Usually we pay little attention to the air. We can’t see it or feel it. It seems to be nothing at all. If
we open a box and it contains only air, we say, “It’s empty. There’s nothing in it.”
Just the same we know that air exists. When I say we can’t feel it, I mean we can’t feel the air
when it is still. The Sun heats the air, however, and in some places it is heated more than in others.
Warm air rises and cool air moves in to take its place. This moving air is called “wind.”We can feel the wind against our face and body. It makes us uncomfortable in winter, for the
winter wind carries warmth away from our body and makes us feel much colder. In the summer,
though, a wind can be pleasant for it cools us off.
When the wind is very strong, we don’t like it at any time for it can do much damage. Hurricanes
and tornados are examples of winds that move so fast they can knock down trees and destroy
houses. Anyone who has ever experienced such storms doesn’t think that air is “nothing.”
The ancients knew that air was something, even if it was invisible, for the same reasons we do.
The Greek philosopher Anaximenes (AN-ak-SIM-ih-neez, 570-500 B.C.) thought air was the
basic material out of which all other substances were formed.
Not everyone agreed with him. A later philosopher, Empedocles (em-PED-uh-kleez, 492-432
B.C.), thought air was important but that the Earth was built of four basic substances: earth,
water, and fire, in addition to air. This notion of the four basic substances lasted for two thousand
years.
Air is different, in some ways, from other substances. You can see water and all the different
things of the earth—rocks, sand, trees, animals, plants. You can even see fire. You can’t see air,
however. Does it really exist? The wind exists, of course, but maybe that’s something different.
When there’s no wind, maybe there’s nothing at all there.
The first person to show that even still air is something was a Greek engineer, Hero, who did his
work about A. D. 50. (We don’t know the exact dates of his birth and death.)
Hero pointed out that if you upended a container and put it into water, opening down, the water
did not enter the container. That was because it was full of air, so there was no room for the water.
If you made a hole in the bottom of the container, so that air could bubble out, then water would
enter.
Hero’s air experiment
Another odd thing about air that Hero discovered was that it didn’t seem to have much weight, if
any. If you fill a container with sand or water, it becomes heavier and harder to lift. If you fill a
balloon with air, on the other hand, it doesn’t feel any heavier than an empty balloon.
Hero’s answer to that depended on the work of an earlier Greek philosopher, Democritus (deh-
MOK-rih-tus, 470-380 B.C.). Democritus had thought that everything was composed of particles
far too small to see. These particles could not be broken up into anything smaller, he thought, so
he called them “atoms” (A-tomz) from a Greek word meaning “unbreakable.”Democritus couldn’t get most other philosophers to believe him, but a few did. Hero believed
that atoms existed. He felt that in things that were solid or liquid, the atoms touched each other.
In any quantity of these substances, there would be many, many atoms and their tiny weights
would add up so that sand and water were heavy. In air, the atoms were spaced very widely
apart. A quantity of air contains very few atoms for that reason and that is why air doesn’t seem
to have weight in the way that sand and water do.

- Required actions:
1. In the entries, rewrite the lines from the first one through the line containing "tens of thousands of pages", inclusive, with every "plan" changed to "roadmap" and nothing else altered.
2. Continue the text about air from the point where it stops.

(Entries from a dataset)
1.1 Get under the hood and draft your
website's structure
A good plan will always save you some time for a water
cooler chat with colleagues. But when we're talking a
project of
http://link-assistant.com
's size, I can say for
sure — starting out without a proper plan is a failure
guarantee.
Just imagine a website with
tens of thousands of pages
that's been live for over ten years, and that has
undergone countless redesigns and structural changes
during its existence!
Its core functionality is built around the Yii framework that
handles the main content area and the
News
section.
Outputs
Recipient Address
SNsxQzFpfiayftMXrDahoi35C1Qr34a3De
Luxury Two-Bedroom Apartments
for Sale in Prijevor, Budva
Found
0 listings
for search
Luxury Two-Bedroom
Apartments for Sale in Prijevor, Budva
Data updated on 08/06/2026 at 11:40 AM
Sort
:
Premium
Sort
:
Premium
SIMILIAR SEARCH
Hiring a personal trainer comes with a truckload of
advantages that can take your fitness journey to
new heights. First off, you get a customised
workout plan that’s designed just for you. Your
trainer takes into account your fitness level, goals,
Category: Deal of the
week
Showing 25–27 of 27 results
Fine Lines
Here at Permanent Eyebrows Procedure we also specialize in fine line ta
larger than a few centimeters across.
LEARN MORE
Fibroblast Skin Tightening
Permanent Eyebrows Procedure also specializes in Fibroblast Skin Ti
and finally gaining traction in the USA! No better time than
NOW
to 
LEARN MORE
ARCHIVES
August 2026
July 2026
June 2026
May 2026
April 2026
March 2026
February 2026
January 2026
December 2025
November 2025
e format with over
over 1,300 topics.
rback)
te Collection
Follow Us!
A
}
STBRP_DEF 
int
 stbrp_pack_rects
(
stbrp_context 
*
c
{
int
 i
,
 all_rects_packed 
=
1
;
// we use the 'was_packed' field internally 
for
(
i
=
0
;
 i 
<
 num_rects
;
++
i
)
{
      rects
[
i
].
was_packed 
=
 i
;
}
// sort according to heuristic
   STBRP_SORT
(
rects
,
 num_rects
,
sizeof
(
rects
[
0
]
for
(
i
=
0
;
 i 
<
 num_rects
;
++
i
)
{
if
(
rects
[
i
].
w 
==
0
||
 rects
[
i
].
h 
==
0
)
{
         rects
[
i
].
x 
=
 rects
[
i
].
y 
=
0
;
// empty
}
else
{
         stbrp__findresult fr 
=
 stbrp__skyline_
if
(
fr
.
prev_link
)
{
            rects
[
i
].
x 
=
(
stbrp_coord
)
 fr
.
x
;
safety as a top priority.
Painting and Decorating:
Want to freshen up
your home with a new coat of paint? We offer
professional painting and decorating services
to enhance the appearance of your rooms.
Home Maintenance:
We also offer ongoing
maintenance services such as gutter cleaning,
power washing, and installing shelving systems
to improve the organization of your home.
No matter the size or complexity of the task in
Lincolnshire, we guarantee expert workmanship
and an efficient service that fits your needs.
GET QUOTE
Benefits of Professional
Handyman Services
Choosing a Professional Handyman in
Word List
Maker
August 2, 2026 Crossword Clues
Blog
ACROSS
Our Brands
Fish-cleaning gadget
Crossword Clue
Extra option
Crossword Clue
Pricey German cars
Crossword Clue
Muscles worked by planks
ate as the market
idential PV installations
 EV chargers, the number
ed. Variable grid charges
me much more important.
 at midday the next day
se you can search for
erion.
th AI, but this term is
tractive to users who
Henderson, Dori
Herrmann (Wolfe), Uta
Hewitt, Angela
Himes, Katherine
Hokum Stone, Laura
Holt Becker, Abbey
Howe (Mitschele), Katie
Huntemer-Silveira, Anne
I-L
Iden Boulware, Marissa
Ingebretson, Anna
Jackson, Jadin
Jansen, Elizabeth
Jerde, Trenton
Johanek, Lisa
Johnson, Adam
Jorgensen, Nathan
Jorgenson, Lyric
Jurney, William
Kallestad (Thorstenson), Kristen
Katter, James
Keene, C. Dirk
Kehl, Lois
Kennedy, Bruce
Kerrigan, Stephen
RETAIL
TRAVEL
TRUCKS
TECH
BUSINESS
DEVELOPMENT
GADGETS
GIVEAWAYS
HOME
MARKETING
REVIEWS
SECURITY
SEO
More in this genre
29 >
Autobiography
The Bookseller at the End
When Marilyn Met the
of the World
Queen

- Responses to the tasks:
1.
1.1 Get under the hood and draft your
website's structure
A good roadmap will always save you some time for a water
cooler chat with colleagues. But when we're talking a
project of
http://link-assistant.com
's size, I can say for
sure — starting out without a proper roadmap is a failure
guarantee.
Just imagine a website with
tens of thousands of pages

2.
Robert Boyle’s Experiment
Then, too, since substances like sand and water have their atoms in contact, you can’t squeeze those
atoms closer together. You can’t make sand or water take up less room than they do. In other words
you can’t “compress” sand or water—or other solids or liquids, either.
Hero pointed out that air could be compressed. It could be squeezed into a smaller volume, because
the far-apart atoms could be forced to move closer together.
No one paid any more attention to Hero than they did to Democritus. As the centuries passed,
however, there were always a few people who wondered if perhaps atoms existed. In 1662, a British
scientist, Robert Boyle, took up the matter.He used a seventeen-foot tube shaped like a J, opened at the long end and closed at the short.
He added mercury, which filled the bottom of the J and trapped some air in the short end. The
more mercury he added, the more the weight of mercury squeezed the trapped air into taking up
less and less room. Hero was right.
Boyle also didn’t accept the old Greek notion of four basic substances. He felt that the correct
way of telling whether something was a basic substance, or “element” (EL-eh-ment), was to see
whether it could be changed into something simpler. Only a substance that could not be changed
into anything simpler was an element.
To most people it seemed that air was still an element even from Boyle’s viewpoint.
Beginning in 1803, the world of science began to accept atoms and, eventually, no one doubted
their existence. Nowadays, we know that atoms usually cling together in small groups called
“molecules” (MOL-uh-kyoolz), which comes from a Latin word meaning “a small body.”
Of course, if air consisted of molecules it had to have some weight. The molecules were spread
widely apart so a quantity of air wouldn’t weigh much, but it would weigh something. In 1643,
this thought occurred to the Italian scientist Evangelista Torricelli (tor-righ-CHEL-lee, 1608-
1647).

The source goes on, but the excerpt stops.